The arterial anastomosis was complicated by a significant disparity between the child's left hepatic artery and the recipient's left hepatic artery. The graft's left hepatic artery was 4 mm in diameter, and the recipient's left hepatic artery was 1.5 mm in diameter. It was, therefore, decided to anastomose the common hepatic artery of the recipient to the left hepatic artery of the graft, both of which were size-matched (Figs. 1 and 2). The hepatic artery was divided proximal to the gastroduodenal artery so that the native liver would continue to receive its arterial blood flow through the gastroduodenal arcade. Test clamping of the recipient's common hepatic artery proximal to the gastroduodenal artery was performed before division to demonstrate pulsatile flow in the recipient's right hepatic artery. The hepatic artery stump thus created was larger (approximately 4 mm in diameter) and was a size match for an accurate anastomosis. The arterial anastomosis between the recipient's common hepatic artery and the donor's left hepatic artery was performed in an interrupted fashion with 8-0 polypropylene sutures under 4.5X magnification in an end-to-end fashion.
A color Doppler study was performed for the graft and the native liver remnant daily for the first 5 days and then twice weekly. These studies showed pulsatile flow in both right and left hepatic arteries with a resistive index of 0.7 in the graft and resistive index of 0.76 in the native right liver, which indicated well-preserved arterial perfusion to both the graft and the native liver.

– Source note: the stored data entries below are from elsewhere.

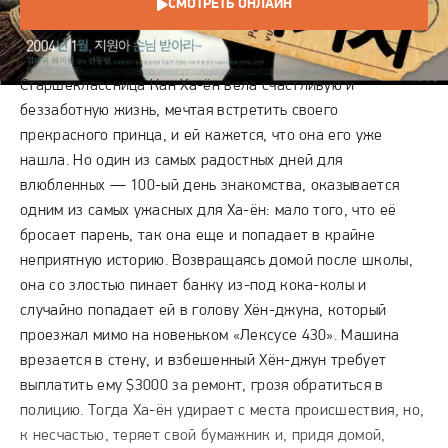
СМОТРЕТЬ ОНЛАЙН
СЮЖЕТ
Старшеклассница Кан Ха-ён вела счастливую и
беззаботную жизнь, мечтая встретить своего
прекрасного принца, и ей кажется, что она его уже
нашла. Но один из самых радостных дней для
влюбленных — 100-ый день знакомства, оказывается
одним из самых ужасных для Ха-ён: мало того, что её
бросает парень, так она еще и попадает в крайне
неприятную историю. Возвращаясь домой после школы,
она со злостью пинает банку из-под кока-колы и
случайно попадает ей в голову Хён-джуна, который
проезжал мимо на новеньком «Лексусе 430». Машина
врезается в стену, и взбешенный Хён-джун требует
выплатить ему $3000 за ремонт, грозя обратиться в
полицию. Тогда Ха-ён удирает с места происшествия, но,
к несчастью, теряет свой бумажник и, придя домой,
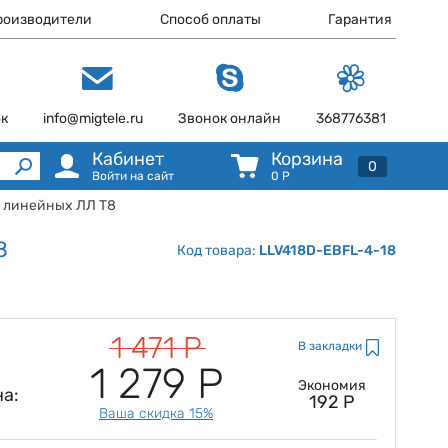
роизводители
Способ оплаты
Гарантия
ок
info@migtele.ru
Звонок онлайн
368776381
Кабинет
Корзина
0
Войти на сайт
0
Р
я линейных ЛЛ Т8
8
Код товара:
LLV418D-EBFL-4-18
1 471 Р
В закладки
1 279 Р
Экономия
а:
192 Р
Ваша скидка 15%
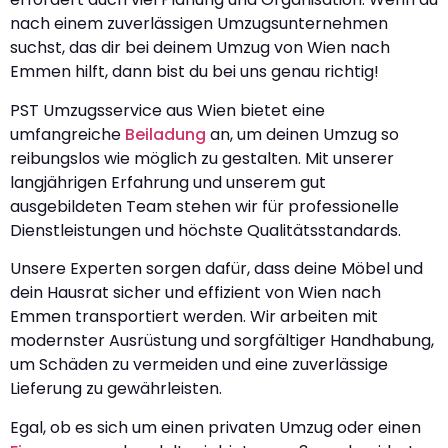
nach einem zuverlässigen Umzugsunternehmen
suchst, das dir bei deinem Umzug von Wien nach
Emmen hilft, dann bist du bei uns genau richtig!
PST Umzugsservice aus Wien bietet eine
umfangreiche
Beiladung
an, um deinen Umzug so
reibungslos wie möglich zu gestalten. Mit unserer
langjährigen Erfahrung und unserem gut
ausgebildeten Team stehen wir für professionelle
Dienstleistungen und höchste Qualitätsstandards.
Unsere Experten sorgen dafür, dass deine Möbel und
dein Hausrat sicher und effizient von Wien nach
Emmen transportiert werden. Wir arbeiten mit
modernster Ausrüstung und sorgfältiger Handhabung,
um Schäden zu vermeiden und eine zuverlässige
Lieferung zu gewährleisten.
Egal, ob es sich um einen privaten Umzug oder einen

Postoperatively, the patient had a steady recovery, and she was off ventilatory support on day 2. She was maintained on standard double immunosuppression with tacrolimus and steroids. The liver function tests showed steady improvement. Steroids were tapered and discontinued once the graft function stabilized. On postoperative day 25, a hepatobiliary iminodiacetic acid scan showed 96% excretion of tracer activity by the graft and 4% excretion by the native liver. During a review at 6 months, she had good liver function. A repeat hepatobiliary iminodiacetic acid scan showed a 30-70 split between the native liver and the recipient liver. A computed tomography scan confirmed good hepatic arterial supply to the graft and the native liver (Fig. 3).

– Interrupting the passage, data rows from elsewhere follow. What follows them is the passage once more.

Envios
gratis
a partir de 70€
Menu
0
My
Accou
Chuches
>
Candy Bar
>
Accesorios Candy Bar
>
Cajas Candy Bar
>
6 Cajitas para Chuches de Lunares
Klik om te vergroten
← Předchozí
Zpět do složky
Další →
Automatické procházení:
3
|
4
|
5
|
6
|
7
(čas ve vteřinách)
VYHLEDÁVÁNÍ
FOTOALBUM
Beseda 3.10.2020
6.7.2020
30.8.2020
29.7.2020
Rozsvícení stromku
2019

APOLT exploits the ability of the liver to regenerate after the acute insult has passed, and it can act as a bridge to support the child during this period. King's College data for APOLT in 20 children with acute liver failure showed that 65% of the children became immunosuppression-free by 23 months. The standard technique of arterial reconstruction in deceased donor APOLT uses a cadaveric iliac artery conduit, which brings inflow from the supraceliac aorta, infrarenal aorta, splenic artery, or gastroduodenal artery.[1, 10-12] In the setting of adult living donor APOLT, a direct anastomosis between the donor's right hepatic artery and the recipient's right hepatic artery is feasible. However, in pediatric living donor APOLT, a discrepancy between the donor and recipient arteries is common. Our technique overcomes this difficulty and allows a safe arterial anastomosis. When the native liver fully regenerates and the graft atrophies after the withdrawal of immunosuppression, the native liver arterial supply remains separate from the arterial supply to the graft from the celiac axis. If the graft needs to be removed because of graft necrosis after the withdrawal of immunosuppression, this can be done safely without damage to the arterial supply of the native liver remnant.